Enter stage right a brilliant engineer named Josiah. Josiah has an interesting background. He spent time in a SOC but also has a very solid understanding of AI and the capabilities to think outside the box when it comes to the issue at hand. Now we have the expertise and are able to run full speed toward the goal.
So what makes the LogLM special? Among a number of things, it isn’t trained to detect specific hacks. We don’t feed it large rule sets or MITRE ATT&CK patterns and have it comb the logs looking for pattern matches. We train it on what normal non-malicious traffic looks like and then let it loose. It examines Netflow and other flow logs and puts sequences into a high dimensional hyperspace — things that look unusual are flagged as anomalies. Or in simple english we just look for things that don’t seem like they would happen if things functioned normally. Operators can then test those sequences and determine if the event was actually a malicious event or simply something abnormal on the network.
So we have the idea; now we need to build it. We get the hardware together and build a simple POC model. There are a lot of test datasets we can use, but the Canadian Institute of Cybersecurity, “CIC”, has some really solid Netflow datasets from medium-sized networks that we can use to prove things out. Since we are building something totally new a lot of the setup work and tooling was stuff we had to build from scratch. After significant effort on the front end, we do the first few runs and boom — our F1 scores are good. Not just okay but like really, really good. Like better than any system I am aware of, commercial or otherwise. We just took a science project and before we realized it, we had a product that could well be the holy grail of the cyber industry. Now I make this sound simple but it is crazy how much new thinking and effort went into this. Really a testament to the talents on the engineering team.

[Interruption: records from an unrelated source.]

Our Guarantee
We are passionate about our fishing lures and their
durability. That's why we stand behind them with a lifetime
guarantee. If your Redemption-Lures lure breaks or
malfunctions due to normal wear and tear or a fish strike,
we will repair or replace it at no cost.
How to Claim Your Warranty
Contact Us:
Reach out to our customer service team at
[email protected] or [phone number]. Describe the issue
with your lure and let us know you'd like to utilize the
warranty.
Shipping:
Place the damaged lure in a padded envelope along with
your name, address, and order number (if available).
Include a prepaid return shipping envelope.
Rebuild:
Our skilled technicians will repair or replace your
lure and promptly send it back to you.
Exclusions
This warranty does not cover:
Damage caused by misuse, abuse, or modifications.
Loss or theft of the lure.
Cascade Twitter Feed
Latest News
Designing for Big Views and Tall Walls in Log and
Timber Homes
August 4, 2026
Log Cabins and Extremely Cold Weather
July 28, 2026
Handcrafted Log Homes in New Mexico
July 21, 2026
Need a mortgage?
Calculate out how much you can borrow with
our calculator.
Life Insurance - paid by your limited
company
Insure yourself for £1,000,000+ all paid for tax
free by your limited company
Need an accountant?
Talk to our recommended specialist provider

Further testing with other datasets confirmed that the results weren’t a fluke. Some tests hit as high as 98% F1 scores. To make things even better, we don’t need to install agents on the network devices or anything that would stress or load the network. We just consume the most useless of logs and turn them into the clearest insights possible for what is happening on a network at any given time.
So now we have something interesting that I am genuinely excited about. The icing on the cake is that this type of system can even detect unknown attacks before they are identified and categorized. When you remove anything normal, everything you are left with is suspicious. That simple concept has the ability to turn the cybersecurity industry upside down.

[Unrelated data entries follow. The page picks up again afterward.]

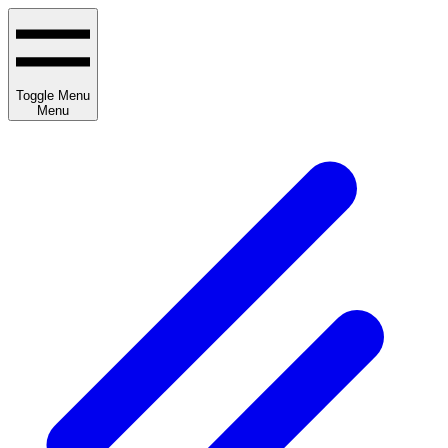
Toggle Menu
Menu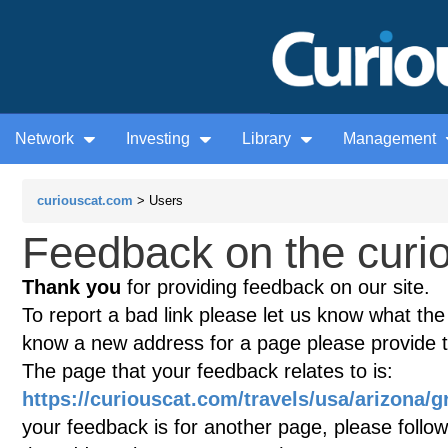
Network
Investing
Library
Management
curiouscat.com
> Users
Feedback on the curio
Thank you
for providing feedback on our site.
To report a bad link please let us know what the te
know a new address for a page please provide 
The page that your feedback relates to is:
https://curiouscat.com/travels/usa/arizona/
your feedback is for another page, please follow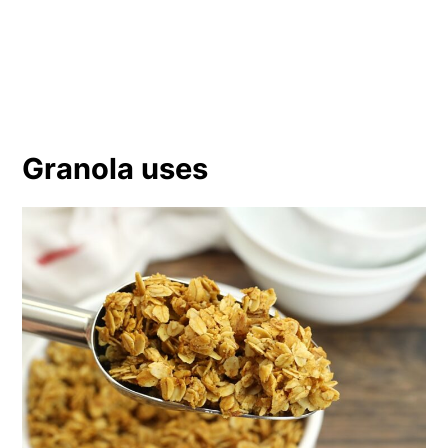
Granola uses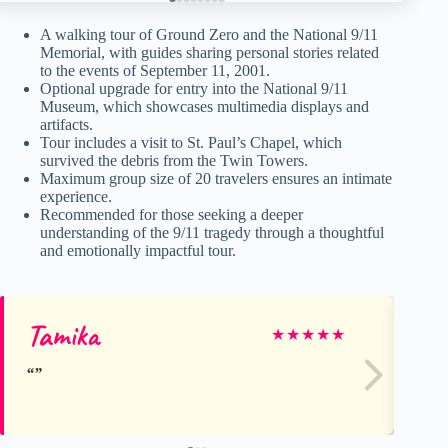
A walking tour of Ground Zero and the National 9/11
Memorial, with guides sharing personal stories related
to the events of September 11, 2001.
Optional upgrade for entry into the National 9/11
Museum, which showcases multimedia displays and
artifacts.
Tour includes a visit to St. Paul’s Chapel, which
survived the debris from the Twin Towers.
Maximum group size of 20 travelers ensures an intimate
experience.
Recommended for those seeking a deeper
understanding of the 9/11 tragedy through a thoughtful
and emotionally impactful tour.
Tamika
St
★
★
★
★
★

So where are things now? Well, we just released a first consumable version of our product on the Snowflake marketplace. We have a lot of dev work still to do, but the road is clear and each new challenge that comes up gets solved quickly by the engineering team. We really do have a best-in-class group of engineers. Product market fit isn’t something that we need to find because the market has been begging for this product since the inception of network security. All we need to do is provide the offering and make sure it lives up.
The future is bright, and for the first time in history, we have the chance to get ahead of the attackers who attack our systems.